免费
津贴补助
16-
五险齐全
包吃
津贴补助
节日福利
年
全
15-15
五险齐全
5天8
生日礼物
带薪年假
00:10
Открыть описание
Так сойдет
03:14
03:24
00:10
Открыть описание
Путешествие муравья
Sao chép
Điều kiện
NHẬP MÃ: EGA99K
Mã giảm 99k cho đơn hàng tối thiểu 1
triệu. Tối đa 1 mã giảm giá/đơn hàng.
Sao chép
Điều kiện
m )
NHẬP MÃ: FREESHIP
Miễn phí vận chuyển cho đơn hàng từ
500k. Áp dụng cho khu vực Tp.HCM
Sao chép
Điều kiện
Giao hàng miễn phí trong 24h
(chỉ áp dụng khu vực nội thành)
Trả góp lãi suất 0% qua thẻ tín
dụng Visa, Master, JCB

- _Exercise instructions_
The response should repeat the whole listing exactly.

- _Problem solution_
免费
津贴补助
16-
五险齐全
包吃
津贴补助
节日福利
年
全
15-15
五险齐全
5天8
生日礼物
带薪年假
00:10
Открыть описание
Так сойдет
03:14
03:24
00:10
Открыть описание
Путешествие муравья
Sao chép
Điều kiện
NHẬP MÃ: EGA99K
Mã giảm 99k cho đơn hàng tối thiểu 1
triệu. Tối đa 1 mã giảm giá/đơn hàng.
Sao chép
Điều kiện
m )
NHẬP MÃ: FREESHIP
Miễn phí vận chuyển cho đơn hàng từ
500k. Áp dụng cho khu vực Tp.HCM
Sao chép
Điều kiện
Giao hàng miễn phí trong 24h
(chỉ áp dụng khu vực nội thành)
Trả góp lãi suất 0% qua thẻ tín
dụng Visa, Master, JCB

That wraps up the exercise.